CederGroupHub / chgnet

Pretrained universal neural network potential for charge-informed atomistic modeling https://chgnet.lbl.gov
https://doi.org/10.1038/s42256-023-00716-3
Other
215 stars 55 forks source link

Out-of-memory when finetuning large datasets with graphs #144

Closed YouCanNotKnow closed 3 months ago

YouCanNotKnow commented 3 months ago

Hi CHGNet devs, I am trying to finetune a model on the Open Catalyst Project dataset (https://github.com/Open-Catalyst-Project/ocp/blob/main/DATASET.md). I've run into memory problems when converting the dataset into graphs.

I have been following fine_tuning.ipynb and make_graphs.py in examples. I am able to convert the structures into graphs, but due to the scale of the dataset, memory runs out before I can make a labels.json file.

I can create labels for each individual graph or for smaller batches of the full dataset, but it looks like GraphData in data/dataset.py can only load a single labels.json. Is there a way to batch load labels into a single dataset, or to merge smaller datasets together? Some way to get around the memory problem and train on the full dataset?
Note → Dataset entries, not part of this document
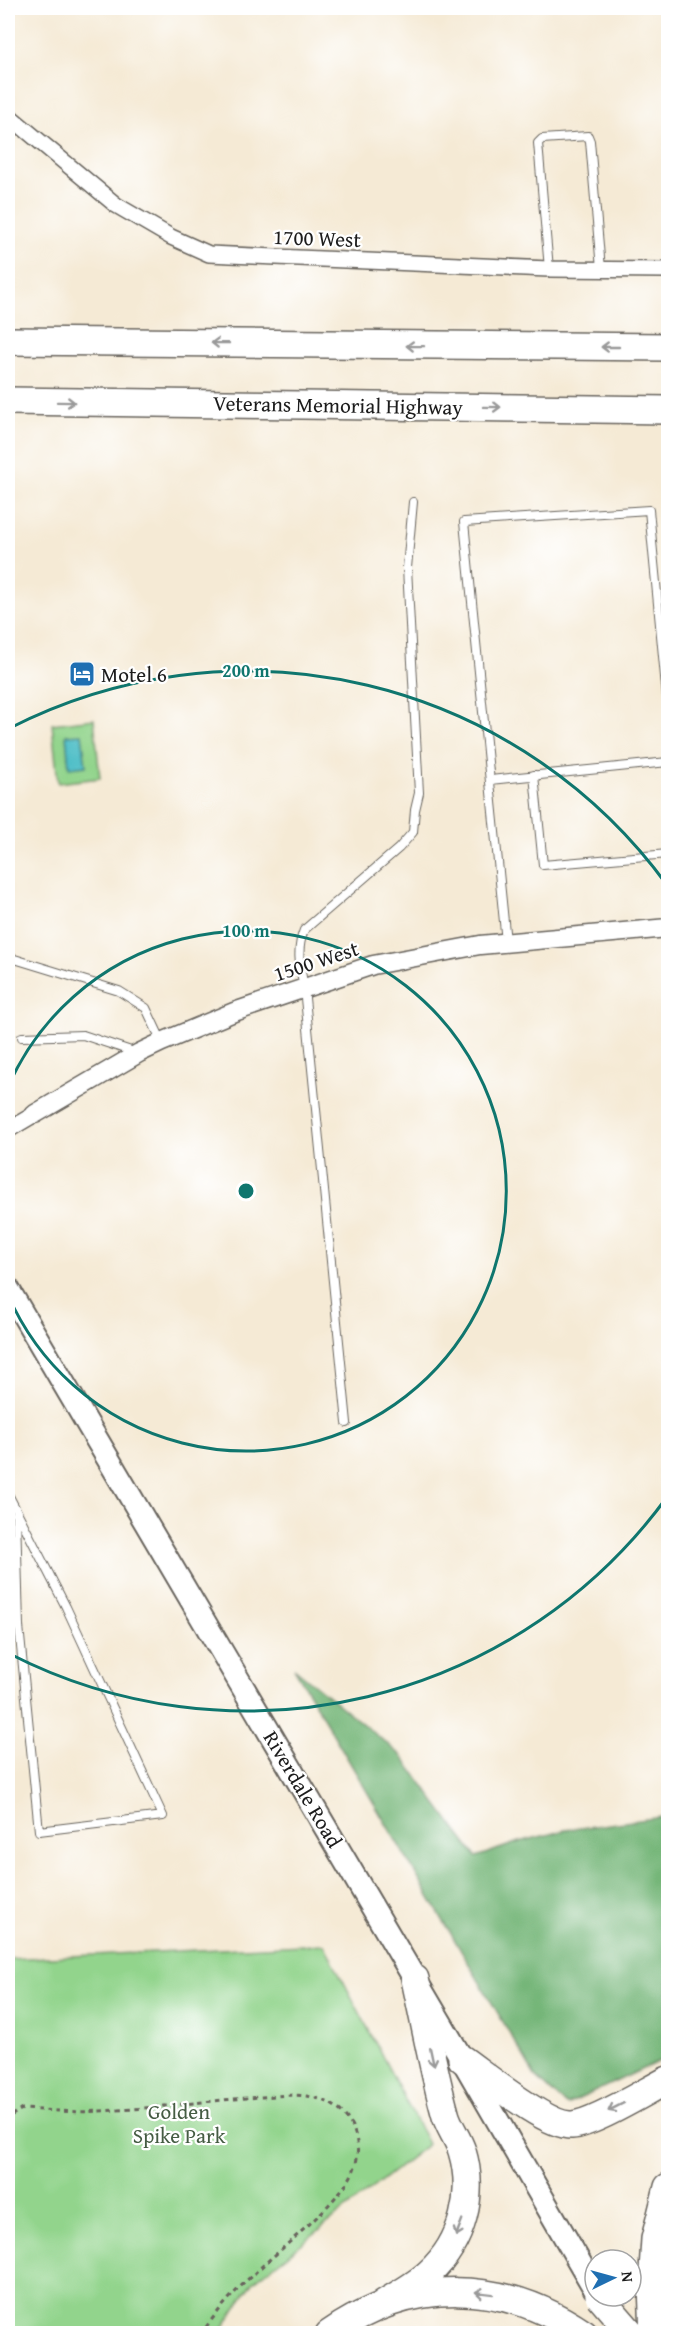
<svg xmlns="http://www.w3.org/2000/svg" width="676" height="2341" font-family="'Gentium Book Plus',serif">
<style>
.green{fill:#92d48c;stroke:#577854;stroke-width:1.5}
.forest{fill:#75b678;stroke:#48694a;stroke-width:1.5}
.water{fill:#51bfc8;stroke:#366e72;stroke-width:1.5}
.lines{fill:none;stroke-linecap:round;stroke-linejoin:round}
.service-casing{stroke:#68645d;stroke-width:10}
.minor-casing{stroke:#68645d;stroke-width:18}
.tertiary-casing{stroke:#68645d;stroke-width:21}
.primary-casing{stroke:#68645d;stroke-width:26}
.motorway-casing{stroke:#68645d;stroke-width:30}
.path{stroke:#68645d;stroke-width:3;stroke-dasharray:4.5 4.5;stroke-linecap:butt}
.service{stroke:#fff;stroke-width:8}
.minor{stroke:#fff;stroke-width:15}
.tertiary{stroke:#fff;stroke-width:18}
.primary{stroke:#fff;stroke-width:22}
.motorway{stroke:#fff;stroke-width:27}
.motorway-bridge-casing{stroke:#68645d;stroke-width:30;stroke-linecap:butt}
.motorway-bridge{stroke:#fff;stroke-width:27}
.oneway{stroke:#999}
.ring{fill:none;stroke:#0f766e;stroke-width:3}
.labels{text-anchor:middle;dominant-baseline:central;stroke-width:4.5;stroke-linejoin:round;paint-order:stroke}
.street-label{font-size:21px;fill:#1c1c1c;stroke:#fff}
.poi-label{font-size:21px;fill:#1c1c1c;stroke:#fff;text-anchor:start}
.park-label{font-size:21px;fill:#455c43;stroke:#fff}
.centre{fill:#0f766e;stroke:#fff;stroke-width:3}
.ring-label{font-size:18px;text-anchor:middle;font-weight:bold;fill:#0f766e;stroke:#fff;stroke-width:4.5;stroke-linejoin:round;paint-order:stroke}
</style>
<rect width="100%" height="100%" fill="#fff"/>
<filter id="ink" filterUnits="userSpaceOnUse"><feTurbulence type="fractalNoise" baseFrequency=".0167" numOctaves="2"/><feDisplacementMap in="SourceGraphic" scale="12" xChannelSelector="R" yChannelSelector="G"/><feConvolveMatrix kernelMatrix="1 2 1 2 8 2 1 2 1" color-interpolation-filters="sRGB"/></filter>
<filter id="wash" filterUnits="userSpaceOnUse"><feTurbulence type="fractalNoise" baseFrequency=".008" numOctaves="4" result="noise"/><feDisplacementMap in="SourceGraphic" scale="24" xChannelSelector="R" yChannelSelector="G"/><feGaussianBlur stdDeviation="1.35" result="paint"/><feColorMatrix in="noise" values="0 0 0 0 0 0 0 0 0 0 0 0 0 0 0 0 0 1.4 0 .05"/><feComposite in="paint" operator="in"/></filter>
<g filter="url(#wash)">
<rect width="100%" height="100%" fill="#f5ead5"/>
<path class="green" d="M94,719L100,778L58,783L52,724Z
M324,1944L428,2144L253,2282L220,2333H8V1959Z"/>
<path class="forest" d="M294,1668L401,1755L476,1857L516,1843L565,1830L662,1817L668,1819V2057L566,2105L535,2076Z"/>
<path class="water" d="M82,734L86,766L69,768L66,735Z"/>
</g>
<g filter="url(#ink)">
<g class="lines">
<g class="service-casing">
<path id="service" d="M549,269L538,143L542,139L588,136L590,141L601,269
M665,677L668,707
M534,775L543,865L668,854
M490,780L668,762
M506,942L464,522L649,510L665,677H668
M8,957L119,991L146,1008L162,1042
M22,1037L83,1035L134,1052
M347,1423L304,988C300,967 296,950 304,930L399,848L413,832L415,810L419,793L407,568L413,502
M8,1494L66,1607L163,1816L39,1831L19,1626L8,1627
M16,1514L19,1626"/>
</g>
<g class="minor-casing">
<path id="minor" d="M8,115L116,205L171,237L209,254L549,269L668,270
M8,1130L35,1114"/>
</g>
<g class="tertiary-casing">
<path id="tertiary" d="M35,1114L139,1053L162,1042L234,1012L373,965L480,945L668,928"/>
</g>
<g class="primary-casing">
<path id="primary" d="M8,1289L462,2059L595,2289"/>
</g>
<g class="motorway-casing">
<path id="motorway" d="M8,341L668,347
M8,401L668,410
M462,2059C485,2075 547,2127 572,2125C593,2124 646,2091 668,2080
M652,2286L655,2239L668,2187
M384,2303C399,2294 416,2285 429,2273C463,2242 475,2194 462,2151C458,2138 448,2126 445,2113C433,2069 425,2024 415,1979
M329,2334C411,2277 502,2278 584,2334"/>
</g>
<path class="path" d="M8,2124L12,2115L22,2109C48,2110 74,2113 99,2111C154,2109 208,2100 262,2097C279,2096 299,2093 316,2098C355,2108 370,2152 346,2184C311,2231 258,2263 221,2308C215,2316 207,2324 202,2334"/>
<use href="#service" class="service"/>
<use href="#minor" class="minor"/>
<use href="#tertiary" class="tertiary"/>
<use href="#primary" class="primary"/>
<use href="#motorway" class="motorway"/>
<g class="motorway-bridge-casing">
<path id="motorway-bridge" d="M652,2286L654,2334
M599,2296L632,2334"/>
</g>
<use href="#motorway-bridge" class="motorway-bridge"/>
</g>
<defs><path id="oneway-shaft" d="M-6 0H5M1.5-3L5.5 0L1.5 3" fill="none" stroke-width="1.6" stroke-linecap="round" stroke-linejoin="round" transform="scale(1.5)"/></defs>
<g class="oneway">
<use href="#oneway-shaft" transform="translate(220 343) rotate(-179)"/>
<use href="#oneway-shaft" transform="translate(415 346) rotate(-179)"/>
<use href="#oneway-shaft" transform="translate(610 347) rotate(-180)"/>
<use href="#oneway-shaft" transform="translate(66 402) rotate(1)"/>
<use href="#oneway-shaft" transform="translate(492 407) rotate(1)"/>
<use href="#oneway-shaft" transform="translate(432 2057) rotate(78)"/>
<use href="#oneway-shaft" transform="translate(616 2107) rotate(153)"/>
<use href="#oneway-shaft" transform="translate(459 2228) rotate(111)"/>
<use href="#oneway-shaft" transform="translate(484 2293) rotate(-173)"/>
</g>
</g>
<g class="ring">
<path d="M8 1087A260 260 0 1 1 8 1295"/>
<path d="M667 1497A520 520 0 0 1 10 1654M10 728A520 520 0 0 1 667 885"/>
</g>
<defs>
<g id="hotel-square" transform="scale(1.35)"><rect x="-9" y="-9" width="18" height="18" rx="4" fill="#1f6fb2" stroke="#fff"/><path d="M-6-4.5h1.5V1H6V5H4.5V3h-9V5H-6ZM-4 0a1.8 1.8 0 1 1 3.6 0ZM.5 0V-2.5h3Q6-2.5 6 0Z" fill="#fff"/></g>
</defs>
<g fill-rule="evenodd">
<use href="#hotel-square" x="82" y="674"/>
</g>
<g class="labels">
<g class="street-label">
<text transform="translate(317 238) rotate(2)">1700 West</text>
<text transform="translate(338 405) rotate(1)">Veterans Memorial Highway</text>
<text transform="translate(316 961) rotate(-18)">1500 West</text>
<text transform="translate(303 1789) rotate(59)">Riverdale Road</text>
</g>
<g class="poi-label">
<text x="101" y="674">Motel 6</text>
</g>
<g class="park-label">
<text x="179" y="2111">Golden<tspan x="179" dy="24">Spike Park</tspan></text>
</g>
</g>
<circle cx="246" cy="1191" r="9" class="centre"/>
<g class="ring-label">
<text x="246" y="677">200 m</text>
<text x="246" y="937">100 m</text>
</g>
<rect width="676" height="2341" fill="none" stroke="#fff" stroke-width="30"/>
<g transform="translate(613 2278) rotate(85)"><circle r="28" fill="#ffffff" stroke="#a4a4a4" stroke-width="1.5"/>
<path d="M0-4.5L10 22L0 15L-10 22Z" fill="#1f6fb2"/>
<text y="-9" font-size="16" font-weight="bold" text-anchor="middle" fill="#1c1c1c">N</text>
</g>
</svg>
BowenD-UCB commented 3 months ago

How large is the OC20 labels file? If the label dictionary itself is too large to fit into memory, a work-around would be to save each label independently/ in batch. The dataset object can be initiated with only keys, and the corresponding inputs and labels can be loaded from disks on-the-fly during the epochs.

This will require a modified implementation of Dataset object, which you can adapt from one of the Dataset we provided in dataset.py.